## Selected extract
####################

Battle Academy 2: Eastern Front was released for Windows on September 11, 2014, for iPad on October 23, 2014, and for macOS on November 20, 2014. Battle of Kursk expansion was released on April 2, 2015.

==Reception==

Review scores
| Publication | Score |
|---|---|
| GameStar | 72/100 (PC) |
| Armchair General | 85% (iPad) |
| Digitally Downloaded | 3.5/5 (PC/Mac) 4.5/5 (iPad) |
| Slide to Play | 3/4 (iPad) |
| Softpedia | 4/5 (PC) |

Aggregate score
| Aggregator | Score |
|---|---|
| Metacritic | 77/100 (PC) 80/100 (iOS) |

Review scores
| Publication | Score |
|---|---|
| Eurogamer | 8/10 (PC) |
| IGN | 8/10 (PC) |
| Pocket Gamer | 4.5/5 (iPad) |
| Digitally Downloaded | 4.5/5 (PC) 4/5 (iPad) |
| Pocket Tactics | 4/5 (iPad) |
| Softpedia | 4/5 (PC) |

===BBC Battle Academy===
Digitally Downloaded summarized the PC/Mac version: "[...] ultimately Battle Academy is a little light for the wargame veteran, and a little complex for the casual strategy gamer, it should be reasonably fun for both groups, even if it's not a game either would come back to six or twelve months down the track."

Andrei Dumitrescu of Softpedia said that Battle Academy delivers "[...] a simple and solid set of gameplay mechanics that can be an excellent entry point for those who have not played any other titles in the genre so far [...]"

Erik Carlson of Slide to Play summarized: "Battle Academy is for the hardcore strategy gamer only. The high price, high difficulty and occasional technical hiccups will dissuade many. But for those of you who are willing to take the challenge, you'll encounter a highly engaging, absorbing and lengthy experience the likes of which has rarely been seen on iOS."

Jim Cobb of Armchair General reviewed the Operation Market Garden and Blitzkrieg France expansions and gave them a rating of 88%. Cobb said that "[t]he patch and expansions make what was a nice game into something that is almost a classic." In 2012, he reviewed Operation Sealion expansion and gave it a rating of 92% and said it "[...] stands out as the most challenging, innovative and enjoyable so far." In 2013, he reviewed Rommel in Normandy expansion and gave it a rating of 87% and said it "[...] is the most exciting and intriguing campaign so far."

In a 2020 retrospective review, Tim Stone of Rock Paper Shotgun said that the game "has aged astonishingly well" and that "[...] BA has a knack for drama that Panzer General-likes like Order of Battle and Panzer Corps lack."

===Battle Academy 2: Eastern Front===
Battle Academy 2: Eastern Front received "generally favorable" reviews according to review aggregator Metacritic.

####################

## Exercise set
**A)** Print the stretch of the Battle Academy excerpt from "In a 2020 retrospective" through "review aggregator Metacritic.", copied word for word.
**B)** Summarize the Battle Academy excerpt in three sentences.

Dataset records
####################

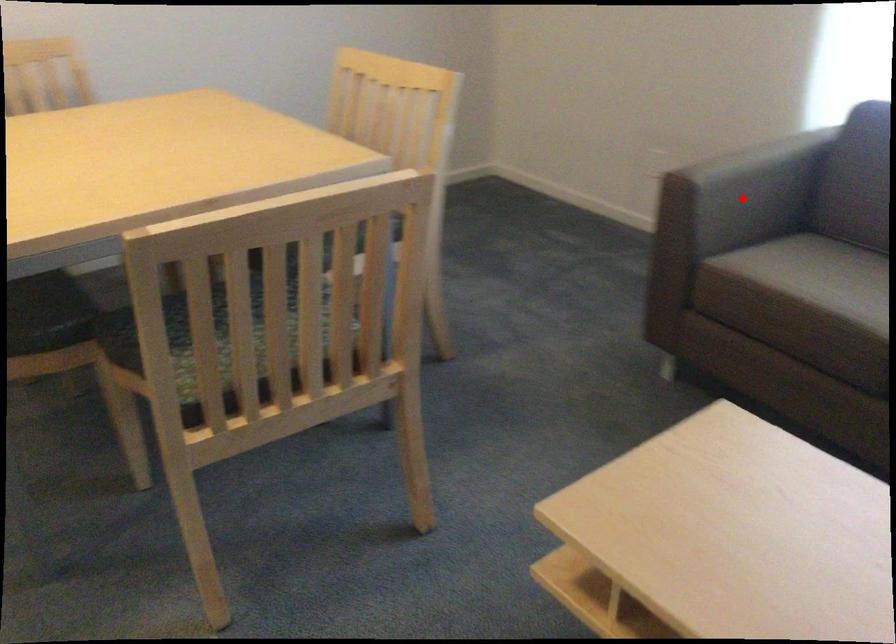
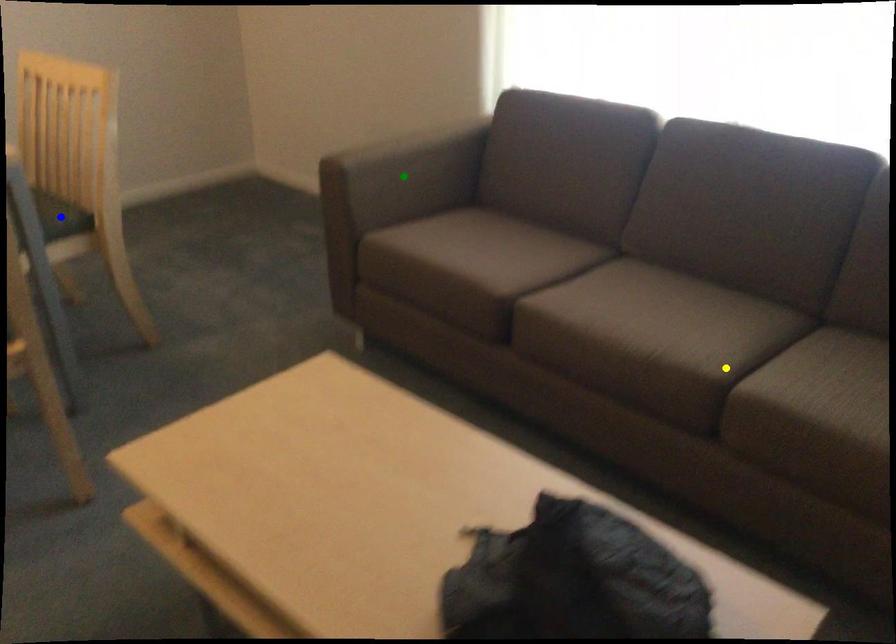
Question: I am providing you with two images of the same scene from different viewpoints. A red point is marked on the first image. You are given multiple points on the second image. Which mark in image 2 goes with the point in image 1?

Choices:
 (A) yellow point
 (B) blue point
 (C) green point

Answer: (C)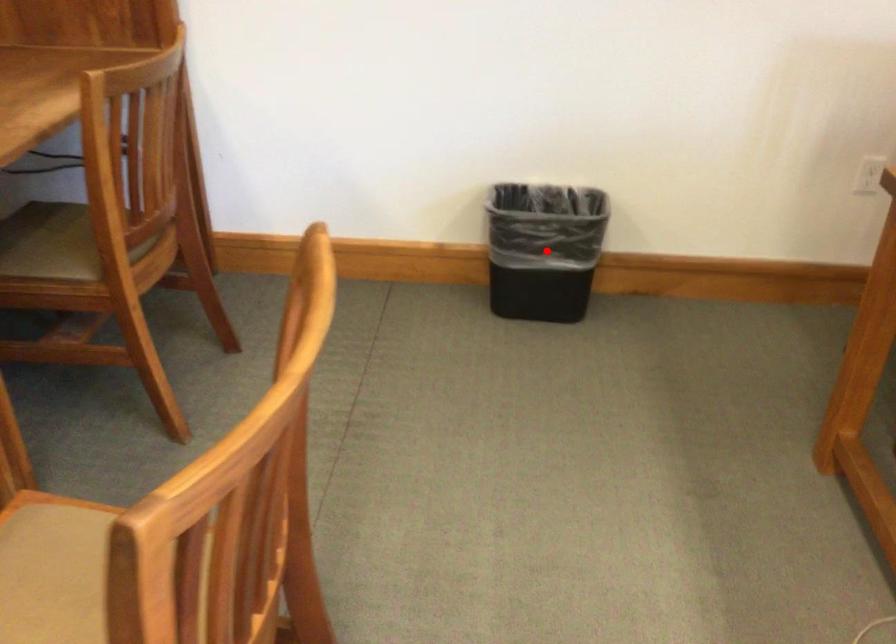
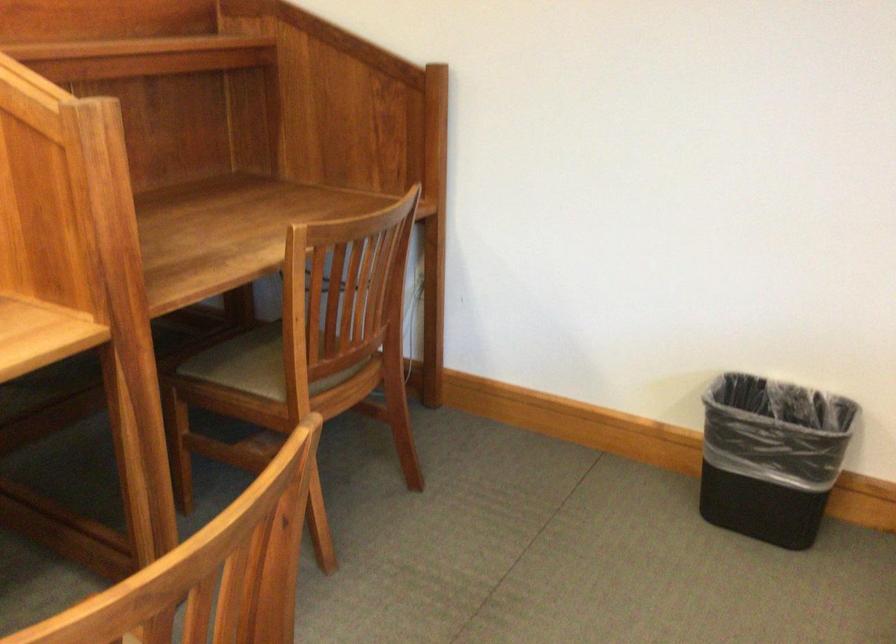
Question: I am providing you with two images of the same scene from different viewpoints. In image1, a red point is highlighted. Considering the same 3D point in image2, which of the following is correct?

Choices:
 (A) It is closer
 (B) It is farther

Answer: (A)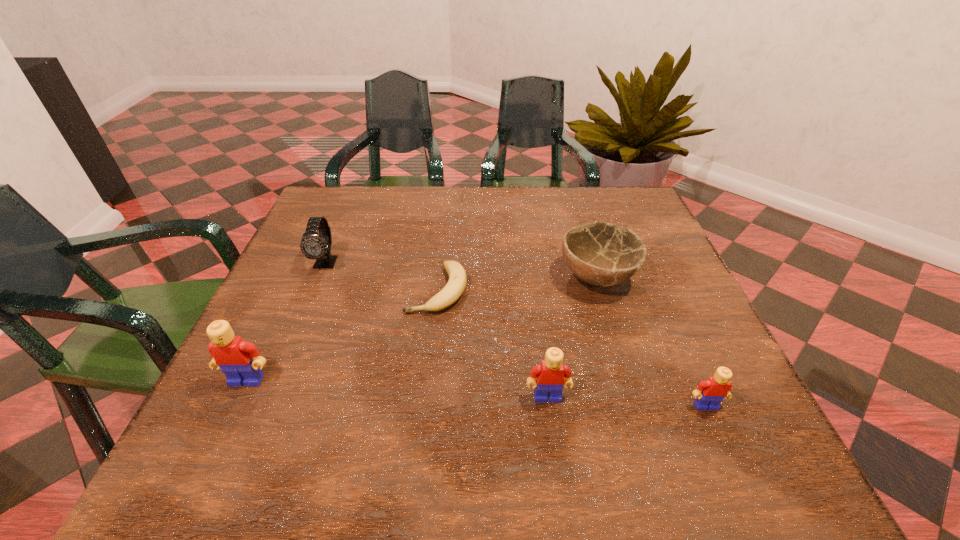
Locate an element on the screen. The height and width of the screenshot is (540, 960). vacant space at the near edge is located at coordinates (562, 402).

Where is `free space at the left edge of the desktop`? Image resolution: width=960 pixels, height=540 pixels. free space at the left edge of the desktop is located at coordinates (305, 265).

The height and width of the screenshot is (540, 960). In order to click on blank space at the far left corner of the desktop in this screenshot , I will do `click(304, 229)`.

In the image, there is a desktop. Identify the location of vacant space at the far right corner. (614, 215).

At what (x,y) coordinates should I click in order to perform the action: click on vacant space at the near right corner of the desktop. Please return your answer as a coordinate pair (x, y). Looking at the image, I should click on (678, 390).

You are a GUI agent. You are given a task and a screenshot of the screen. Output one action in this format:
    pyautogui.click(x=<x>, y=<y>)
    Task: Click on the vacant region between the rightmost object and the shortest object
    The image size is (960, 540).
    Given the screenshot: What is the action you would take?
    pyautogui.click(x=571, y=348)

The height and width of the screenshot is (540, 960). I want to click on vacant area that lies between the fourth farthest object and the third object from right to left, so click(x=397, y=389).

The width and height of the screenshot is (960, 540). I want to click on unoccupied area between the shortest object and the rightmost object, so click(571, 348).

The image size is (960, 540). Identify the location of vacant point located between the fifth object from left to right and the rightmost Lego. (652, 342).

Where is `empty location between the shortest object and the second Lego from left to right`? empty location between the shortest object and the second Lego from left to right is located at coordinates (492, 343).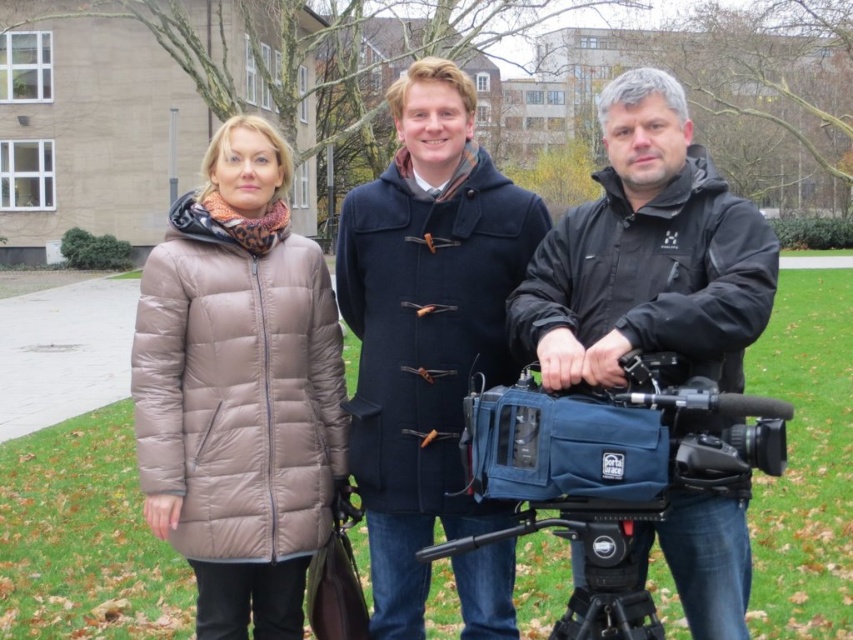
Question: Estimate the real-world distances between objects in this image. Which object is closer to the matte brown coat at center?

Choices:
 (A) matte brown puffer jacket at left
 (B) blue fabric camera at center
 (C) black softshell jacket at center

Answer: (B)

Question: Can you confirm if blue fabric video camera at lower right is positioned to the right of black plastic tripod at lower center?

Choices:
 (A) no
 (B) yes

Answer: (B)

Question: Can you confirm if matte brown puffer jacket at left is bigger than blue fabric video camera at lower right?

Choices:
 (A) no
 (B) yes

Answer: (A)

Question: Is matte brown puffer jacket at left below blue fabric camera at center?

Choices:
 (A) no
 (B) yes

Answer: (A)

Question: Which object is the closest to the navy wool coat at center?

Choices:
 (A) blue fabric video camera at lower right
 (B) matte brown puffer jacket at left
 (C) black plastic tripod at lower center

Answer: (C)

Question: Which point is farther to the camera?

Choices:
 (A) (582, 444)
 (B) (618, 240)
 (C) (408, 552)
 (D) (225, 220)

Answer: (C)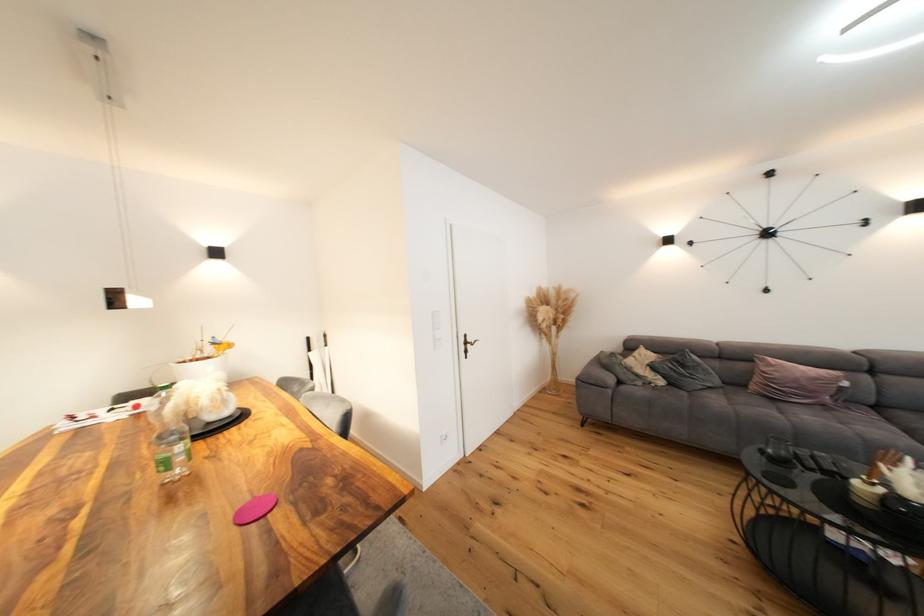
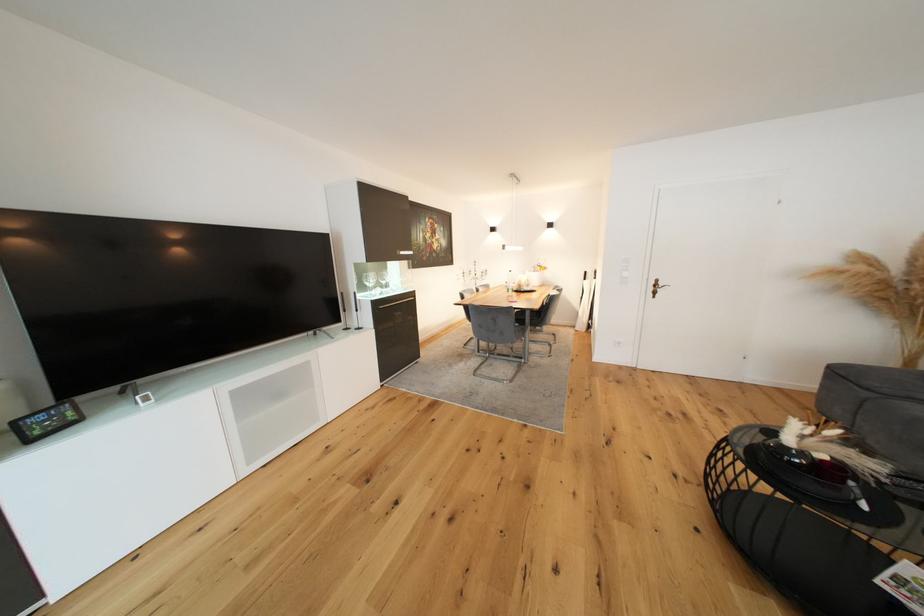
The point at (476,341) is marked in the first image. Where is the corresponding point in the second image?

(667, 286)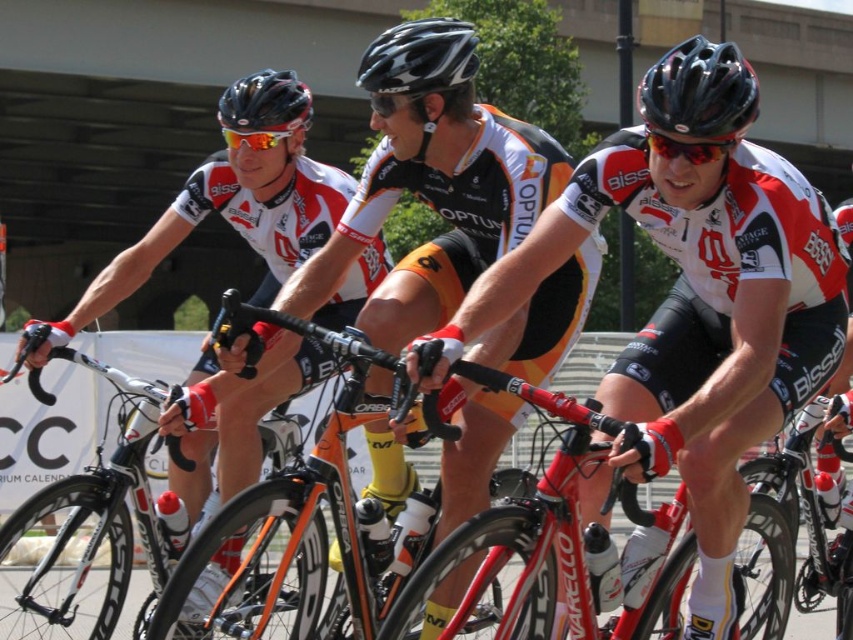
Question: Can you confirm if orange matte bicycle at center is bigger than shiny orange frame at center?

Choices:
 (A) no
 (B) yes

Answer: (B)

Question: Which of the following is the closest to the observer?

Choices:
 (A) white matte jersey at center
 (B) shiny orange frame at center
 (C) orange and black jersey at center
 (D) orange matte bicycle at center

Answer: (A)

Question: Can you confirm if black matte helmet at upper right is positioned to the right of matte black helmet at upper center?

Choices:
 (A) yes
 (B) no

Answer: (A)

Question: Can you confirm if white matte jersey at center is positioned above orange and black jersey at center?

Choices:
 (A) no
 (B) yes

Answer: (A)

Question: Estimate the real-world distances between objects in this image. Which object is farther from the shiny red bicycle at center?

Choices:
 (A) matte black helmet at upper center
 (B) black matte helmet at upper right
 (C) orange matte bicycle at center

Answer: (A)

Question: Which object is the closest to the matte black helmet at upper center?

Choices:
 (A) matte black bicycle at left
 (B) black matte bicycle helmet at center
 (C) orange matte bicycle at center

Answer: (A)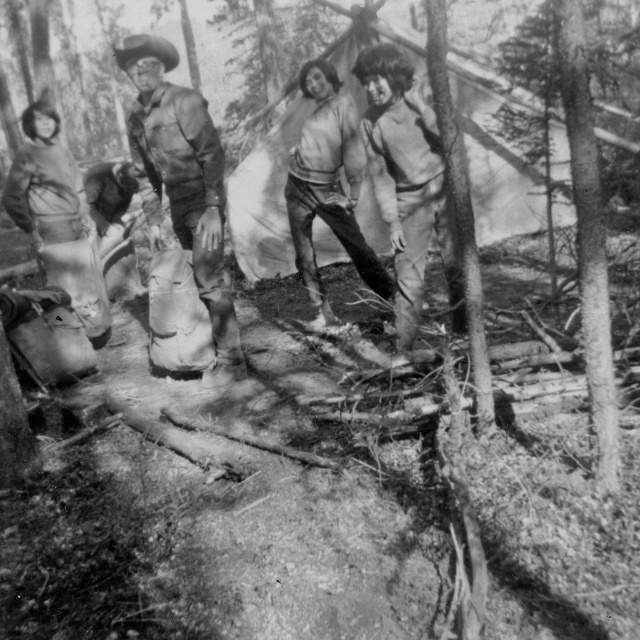
You are trying to locate the leather boots at center in the black and white photo. According to the coordinates given, where would you look first?

The leather boots at center are located at the 2D coordinates point (182, 182), so you should look first at that specific coordinate point in the image.

You are a photographer trying to capture a closeup of the leather boots at center and matte khaki pants at center in the scene. Which object should you zoom in on to ensure it fills the frame without cropping?

The leather boots at center is smaller than matte khaki pants at center, so you should zoom in on the leather boots at center to ensure it fills the frame without cropping.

####################

## Results in order
**A)**
In a 2020 retrospective review, Tim Stone of Rock Paper Shotgun said that the game "has aged astonishingly well" and that "[...] BA has a knack for drama that Panzer General-likes like Order of Battle and Panzer Corps lack."

===Battle Academy 2: Eastern Front===
Battle Academy 2: Eastern Front received "generally favorable" reviews according to review aggregator Metacritic.

**B)** Battle Academy 2: Eastern Front came out for Windows, iPad and macOS in 2014, and its Battle of Kursk expansion was released on April 2, 2015. Reviewers of BBC Battle Academy called it a little light for wargame veterans and a little complex for casual strategy gamers, or a game for hardcore strategy gamers only, and a 2020 retrospective said it "has aged astonishingly well." Battle Academy 2: Eastern Front received "generally favorable" reviews according to Metacritic.